In bouncy Pattinson, ballsy Siddle, skiddy Harris and swingy Starc and Bird, they pack a lot of heat - the most, in fact, since Australia's last Ashes series win, at home in 2006-07. Australia is far less dependent on their spearhead, Pattinson, than England is on theirs, Anderson, while fourth-line paceman Starc is a more formidable bowler than England's Onions. This may not have counted so much in a three-Test series, but it will certainly be material over a five-Test course forming half of a ten-Test cycle in which no fewer than eight matches will form part of back-to-back encounters.
Some Australian problems, moreover, remain for the present irreducible. The tour's two opening games have proved somewhere between nothing and not much. International batsmen should plunder runs from Division 2 county attacks. Phil Hughes did so in 2009 when he smashed 574 runs in five first-class innings for Middlesex, only to fall by the wayside after the Lord's Test. The step up that awaits Australia's top six is of the magnitude of a Fosbury flop.
One dilemma of their own making is proving particularly stubborn. Since 2009, Australia has sustained more run-outs than any other international team - a third more, for example, than England. Consecutive run-outs befell Michael Clarke and Ed Cowan at Worcester. Such self-inflicted wounds can leave powder burns on Test matches.
Technique may be an issue; so might the sheer variety of runners in the Australian team, some skittish, some lumbering, some aggressive, some unambitious. Whatever the case, Australia has so far declined to take the first step to addressing a problem, which is, of course, admitting you have one. Arthur never made headway on the issue; given his predisposition to accentuating the positive, Lehmann may not find it easy either.

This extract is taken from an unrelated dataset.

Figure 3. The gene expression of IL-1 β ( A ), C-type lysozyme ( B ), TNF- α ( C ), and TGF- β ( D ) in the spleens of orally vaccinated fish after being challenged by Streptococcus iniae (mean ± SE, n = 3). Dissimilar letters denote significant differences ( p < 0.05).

If Lehmann and Clarke do not appear to be singing from the same songsheet quite yet, Australia is at least making affirmative noises. So are Australians more generally. The uptick in optimism is welcome. The English team in 2010-11 were struck by the sheer public negativity around their hosts. "Until I witnessed it," writes Anderson in his recent autobiography, "I would have thought it was inconceivable that the Australian public, and the country's media, could be so negative towards their own team."
This lead-in to the series has felt rather more like it, the glad embrace of Lehmann by Aussie cricket fans crystallising dissatisfaction with the regime of wellness forms, rotation policies, chaotic scheduling and constipating managerialism.
Personally, I'm not convinced that these have been problems so much as symptoms of malaise: England is a better team for being supremely well-organised, and still accommodates players of flair and spontaneity. But this has been a happy last fortnight, for we need our quotient of Pommie-bashing and Aussie-baiting, otherwise what's an Ashes for? Not so much has changed that these do not remain England's Ashes to lose. You can expect, nonetheless, Australians to make their mark - as indeed you always could.